As an alternative, the board of directors could appoint a lawyer(s) to assist and/or represent the company in the court proceeding. In the event that the company decided to appoint a lawyer(s), it is better for the board of directors to choose a lawyer(s) that has specialization in Dispute Resolution (or Litigation), while having additional expertise in the area of the dispute is a plus point.
 Article 1243 of ICC “Compensation for costs, damages and interests for the breach of an obligation only becomes obligatory, if the debtor, after having been declared to be in default remains in default, or in case of obligations where the party must give of produce something, is only given after the lapse of a period of time.”
 Article 1365 of ICC “Every unlawful act that causes damage onto another person obliges the person who cause the loss compensate such damage.”
 Doctrine of Prof.
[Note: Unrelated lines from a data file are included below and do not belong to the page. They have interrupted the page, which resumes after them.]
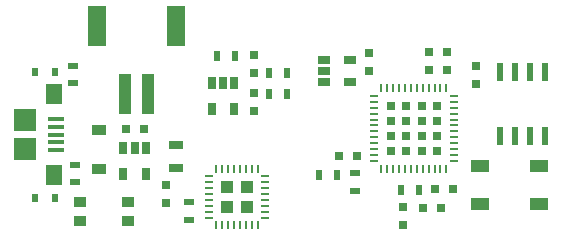
<source format=gbr>
G04 #@! TF.GenerationSoftware,KiCad,Pcbnew,(2017-09-09 revision 8c7175b)-master*
G04 #@! TF.CreationDate,2017-09-11T12:48:41-07:00*
G04 #@! TF.ProjectId,feather_ice40,666561746865725F69636534302E6B69,rev?*
G04 #@! TF.SameCoordinates,Original*
G04 #@! TF.FileFunction,Paste,Top*
G04 #@! TF.FilePolarity,Positive*
%FSLAX46Y46*%
G04 Gerber Fmt 4.6, Leading zero omitted, Abs format (unit mm)*
G04 Created by KiCad (PCBNEW (2017-09-09 revision 8c7175b)-master) date Monday, September 11, 2017 'PMt' 12:48:41 PM*
%MOMM*%
%LPD*%
G01*
G04 APERTURE LIST*
%ADD10R,1.000000X0.900000*%
%ADD11R,1.600000X1.000000*%
%ADD12R,0.600000X1.550000*%
%ADD13R,0.500000X0.900000*%
%ADD14R,0.900000X0.500000*%
%ADD15R,0.750000X0.800000*%
%ADD16R,0.800000X0.750000*%
%ADD17R,0.772500X0.772500*%
%ADD18R,0.700000X0.250000*%
%ADD19R,0.250000X0.700000*%
%ADD20R,1.300000X0.700000*%
%ADD21R,0.650000X1.060000*%
%ADD22R,1.060000X0.650000*%
%ADD23R,0.600000X0.800000*%
%ADD24R,1.400000X1.800000*%
%ADD25R,1.350000X0.400000*%
%ADD26R,1.900000X1.900000*%
%ADD27R,1.500000X3.400000*%
%ADD28R,1.000000X3.500000*%
%ADD29R,1.200000X0.900000*%
%ADD30R,1.035000X1.035000*%
G04 APERTURE END LIST*
D10*
X101684040Y-79712720D03*
X101684040Y-78112720D03*
X97584040Y-79712720D03*
X97584040Y-78112720D03*
D11*
X131424040Y-75049580D03*
X131424040Y-78249580D03*
X136424040Y-75049580D03*
X136424040Y-78249580D03*
D12*
X133134100Y-67094120D03*
X134404100Y-67094120D03*
X135674100Y-67094120D03*
X136944100Y-67094120D03*
X136944100Y-72494120D03*
X135674100Y-72494120D03*
X134404100Y-72494120D03*
X133134100Y-72494120D03*
D13*
X115075400Y-68943220D03*
X113575400Y-68943220D03*
X119324820Y-75839320D03*
X117824820Y-75839320D03*
D14*
X120835420Y-77163360D03*
X120835420Y-75663360D03*
D15*
X131127500Y-68110800D03*
X131127500Y-66610800D03*
D16*
X119503760Y-74236580D03*
X121003760Y-74236580D03*
X129154620Y-77012800D03*
X127654620Y-77012800D03*
D15*
X124934980Y-78518320D03*
X124934980Y-80018320D03*
D16*
X128141160Y-78638400D03*
X126641160Y-78638400D03*
X127151700Y-66903600D03*
X128651700Y-66903600D03*
X128651700Y-65402460D03*
X127151700Y-65402460D03*
D17*
X127785710Y-69940590D03*
X126498210Y-69940590D03*
X125210710Y-69940590D03*
X123923210Y-69940590D03*
X127785710Y-71228090D03*
X126498210Y-71228090D03*
X125210710Y-71228090D03*
X123923210Y-71228090D03*
X127785710Y-72515590D03*
X126498210Y-72515590D03*
X125210710Y-72515590D03*
X123923210Y-72515590D03*
X127785710Y-73803090D03*
X126498210Y-73803090D03*
X125210710Y-73803090D03*
X123923210Y-73803090D03*
D18*
X129254460Y-69121840D03*
X129254460Y-69621840D03*
X129254460Y-70121840D03*
X129254460Y-70621840D03*
X129254460Y-71121840D03*
X129254460Y-71621840D03*
X129254460Y-72121840D03*
X129254460Y-72621840D03*
X129254460Y-73121840D03*
X129254460Y-73621840D03*
X129254460Y-74121840D03*
X129254460Y-74621840D03*
D19*
X128604460Y-75271840D03*
X128104460Y-75271840D03*
X127604460Y-75271840D03*
X127104460Y-75271840D03*
X126604460Y-75271840D03*
X126104460Y-75271840D03*
X125604460Y-75271840D03*
X125104460Y-75271840D03*
X124604460Y-75271840D03*
X124104460Y-75271840D03*
X123604460Y-75271840D03*
X123104460Y-75271840D03*
D18*
X122454460Y-74621840D03*
X122454460Y-74121840D03*
X122454460Y-73621840D03*
X122454460Y-73121840D03*
X122454460Y-72621840D03*
X122454460Y-72121840D03*
X122454460Y-71621840D03*
X122454460Y-71121840D03*
X122454460Y-70621840D03*
X122454460Y-70121840D03*
X122454460Y-69621840D03*
X122454460Y-69121840D03*
D19*
X123104460Y-68471840D03*
X123604460Y-68471840D03*
X124104460Y-68471840D03*
X124604460Y-68471840D03*
X125104460Y-68471840D03*
X125604460Y-68471840D03*
X126104460Y-68471840D03*
X126604460Y-68471840D03*
X127104460Y-68471840D03*
X127604460Y-68471840D03*
X128104460Y-68471840D03*
X128604460Y-68471840D03*
D13*
X113575400Y-67157600D03*
X115075400Y-67157600D03*
X124789500Y-77048360D03*
X126289500Y-77048360D03*
D20*
X105714800Y-73294200D03*
X105714800Y-75194200D03*
D14*
X106781600Y-79617000D03*
X106781600Y-78117000D03*
D15*
X112301020Y-68861240D03*
X112301020Y-70361240D03*
X122041920Y-67000820D03*
X122041920Y-65500820D03*
X104876600Y-78169200D03*
X104876600Y-76669200D03*
X112273080Y-65650680D03*
X112273080Y-67150680D03*
D16*
X102959600Y-71932800D03*
X101459600Y-71932800D03*
D13*
X110681200Y-65775840D03*
X109181200Y-65775840D03*
D14*
X97180400Y-74942000D03*
X97180400Y-76442000D03*
X97028000Y-66560000D03*
X97028000Y-68060000D03*
D21*
X110632280Y-70193080D03*
X108732280Y-70193080D03*
X108732280Y-67993080D03*
X109682280Y-67993080D03*
X110632280Y-67993080D03*
D22*
X118229200Y-66067900D03*
X118229200Y-67017900D03*
X118229200Y-67967900D03*
X120429200Y-67967900D03*
X120429200Y-66067900D03*
D21*
X103159600Y-75725200D03*
X101259600Y-75725200D03*
X101259600Y-73525200D03*
X102209600Y-73525200D03*
X103159600Y-73525200D03*
D23*
X95490400Y-67056000D03*
X93790400Y-67056000D03*
X93790400Y-77724000D03*
X95490400Y-77724000D03*
D24*
X95342500Y-68990000D03*
X95342500Y-75790000D03*
D25*
X95567500Y-71090000D03*
X95567500Y-71740000D03*
X95567500Y-72390000D03*
X95567500Y-73040000D03*
X95567500Y-73690000D03*
D26*
X92892500Y-71190000D03*
X92892500Y-73590000D03*
D27*
X99012000Y-63165000D03*
X105712000Y-63165000D03*
D28*
X101362000Y-68915000D03*
X103362000Y-68915000D03*
D29*
X99161600Y-72010000D03*
X99161600Y-75310000D03*
D30*
X110021500Y-78533100D03*
X111746500Y-78533100D03*
X110021500Y-76808100D03*
X111746500Y-76808100D03*
D18*
X108484000Y-79420600D03*
X108484000Y-78920600D03*
X108484000Y-78420600D03*
X108484000Y-77920600D03*
X108484000Y-77420600D03*
X108484000Y-76920600D03*
X108484000Y-76420600D03*
X108484000Y-75920600D03*
D19*
X109134000Y-75270600D03*
X109634000Y-75270600D03*
X110134000Y-75270600D03*
X110634000Y-75270600D03*
X111134000Y-75270600D03*
X111634000Y-75270600D03*
X112134000Y-75270600D03*
X112634000Y-75270600D03*
D18*
X113284000Y-75920600D03*
X113284000Y-76420600D03*
X113284000Y-76920600D03*
X113284000Y-77420600D03*
X113284000Y-77920600D03*
X113284000Y-78420600D03*
X113284000Y-78920600D03*
X113284000Y-79420600D03*
D19*
X112634000Y-80070600D03*
X112134000Y-80070600D03*
X111634000Y-80070600D03*
X111134000Y-80070600D03*
X110634000Y-80070600D03*
X110134000Y-80070600D03*
X109634000Y-80070600D03*
X109134000Y-80070600D03*
M02*

</source>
Subekti, S.H.
 Article 1866 of ICC, Article 164 of Indonesian Civil Procedural Law in Java and Madura, and Article 284 of Indonesian Civil Procedural Law outside of Java and Madura.
 Article 184 of Indonesian Criminal Procedural Law.
 Article 24 point (4) of Indonesian Supreme Court Regulation Number 1 of 2016.
 Article 25 point (1) of Indonesian Supreme Court Regulation Number 1 of 2016.
 Article 98 point (1) of Limited Liability Company Law Number 40 of 2007 “Board of Directors shall represent Companies inside and outside of the court.”
 Article 103 of Limited Liability Company Law Number 40 of 2007.
 Article 97 point (2) of Limited Liability Company Law Number 40 of 2007 “The management as stipulated in Paragraph (1) shall be performed by each member of board of directors in good faith and full responsibility."